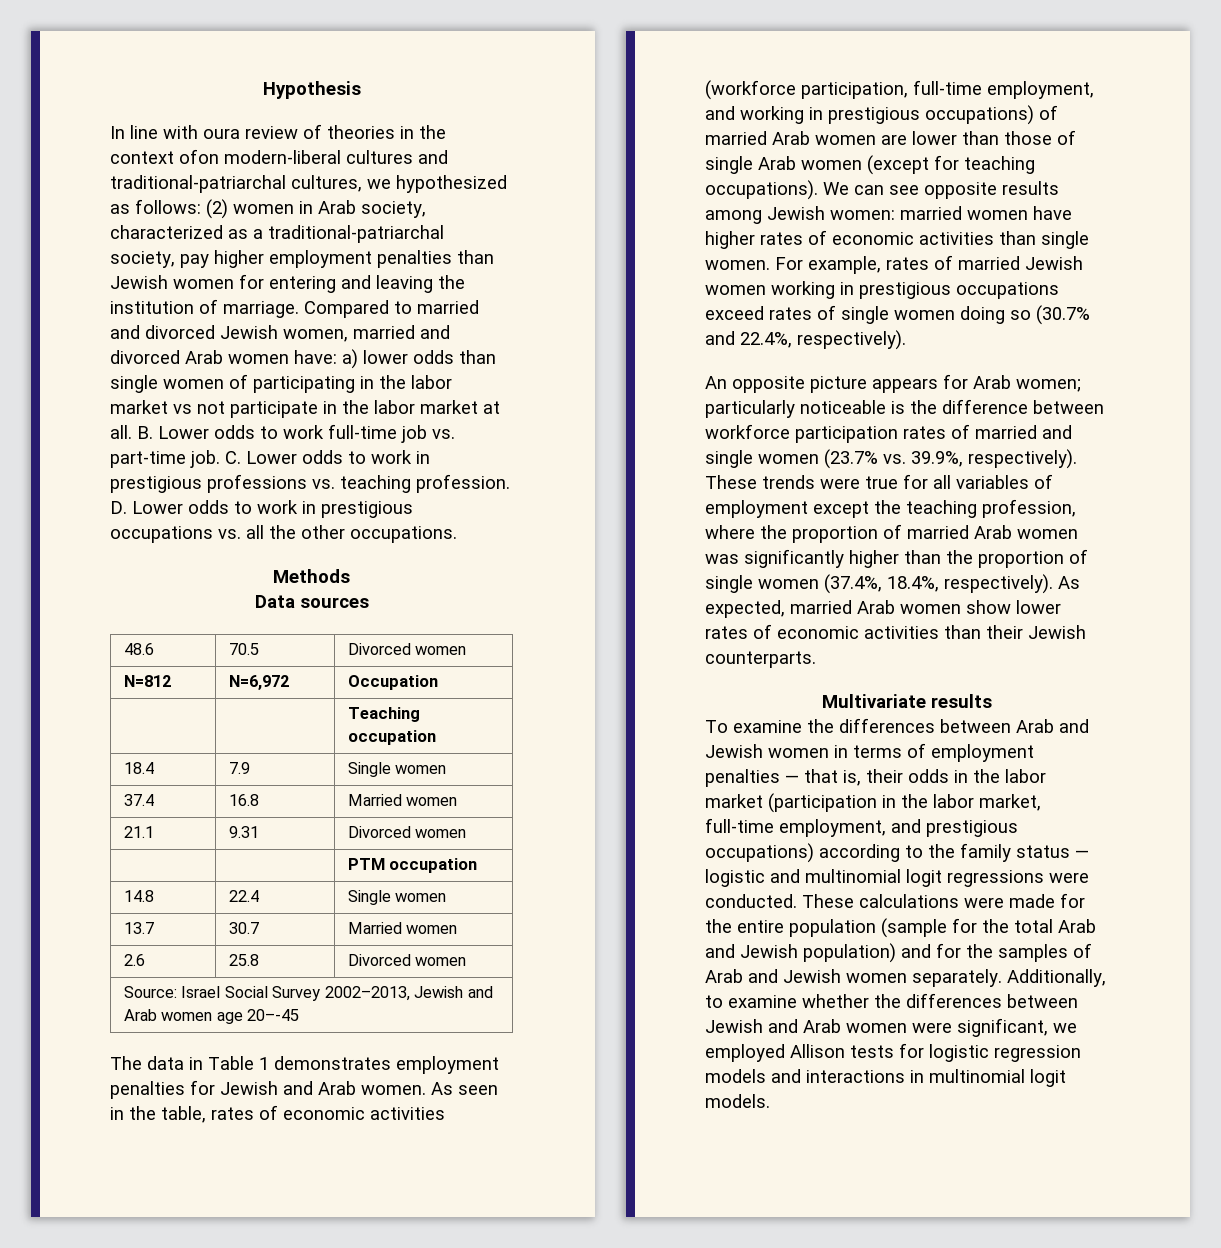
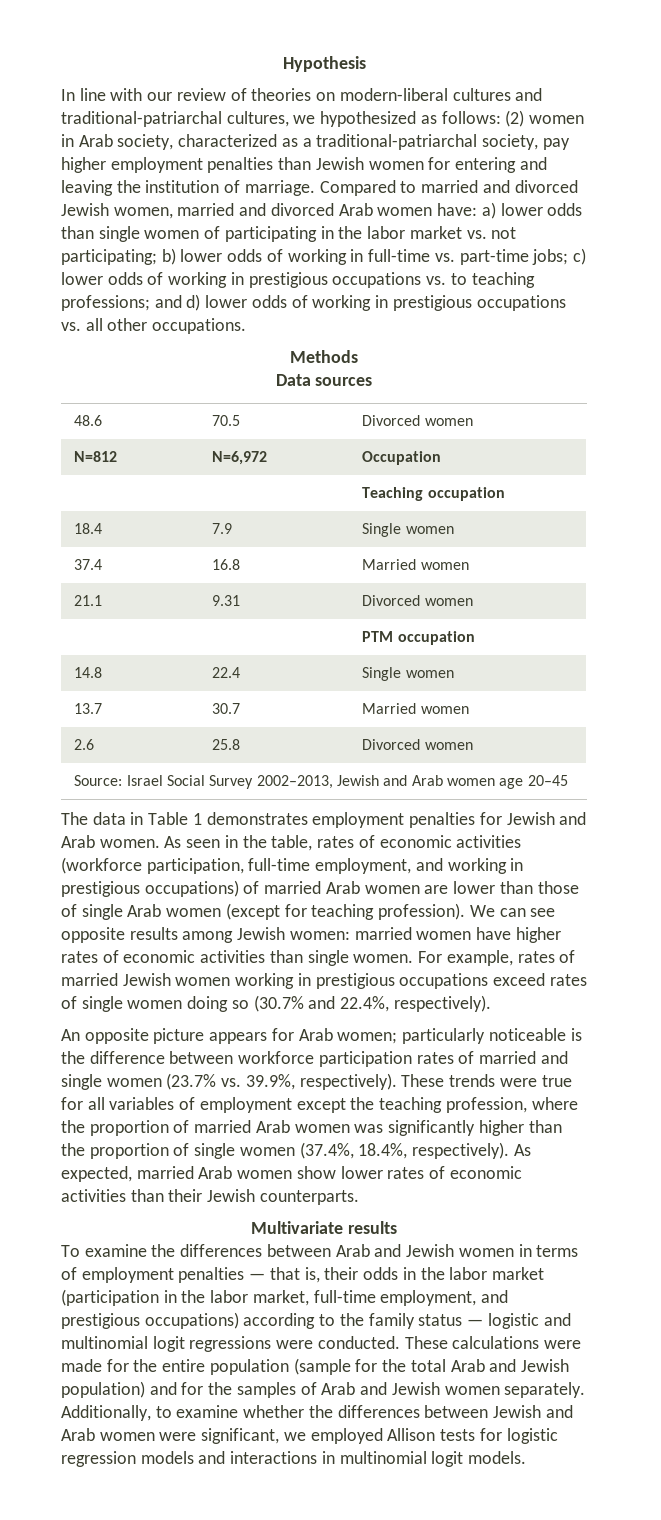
[203,128,240,139] oura -> [147,92,173,101] our
[400,125,446,139] [110,149,219,164] in the context ofon -> [316,92,336,101] on
[173,400,500,418] [110,424,455,443] [110,450,430,468] [110,474,510,493] [110,500,298,514] vs not participate in the labor market at all. B. Lower odds to work full-time job vs. part-time job. C. Lower odds to work in prestigious professions vs. teaching profession. D. Lower odds to work -> [466,227,517,239] [61,248,586,265] [61,272,535,288] [61,294,372,311] vs. not participating; b) lower odds of working in full-time vs. part-time jobs; c) lower odds of working in prestigious occupations vs. to teaching professions; and d) lower odds of working
[269,525,296,539] the -> (103, 324) none
[247,1009,300,1021] 20–-45 -> [527,775,568,786] 20–45
[705,180,818,200] occupations). -> [378,903,466,920] profession).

_Task objective_
Output each record above exactly; omit the images.

_Exercise response_
[203,128,240,139] oura -> [147,92,173,101] our
[400,125,446,139] [110,149,219,164] in the context ofon -> [316,92,336,101] on
[173,400,500,418] [110,424,455,443] [110,450,430,468] [110,474,510,493] [110,500,298,514] vs not participate in the labor market at all. B. Lower odds to work full-time job vs. part-time job. C. Lower odds to work in prestigious professions vs. teaching profession. D. Lower odds to work -> [466,227,517,239] [61,248,586,265] [61,272,535,288] [61,294,372,311] vs. not participating; b) lower odds of working in full-time vs. part-time jobs; c) lower odds of working in prestigious occupations vs. to teaching professions; and d) lower odds of working
[269,525,296,539] the -> (103, 324) none
[247,1009,300,1021] 20–-45 -> [527,775,568,786] 20–45
[705,180,818,200] occupations). -> [378,903,466,920] profession).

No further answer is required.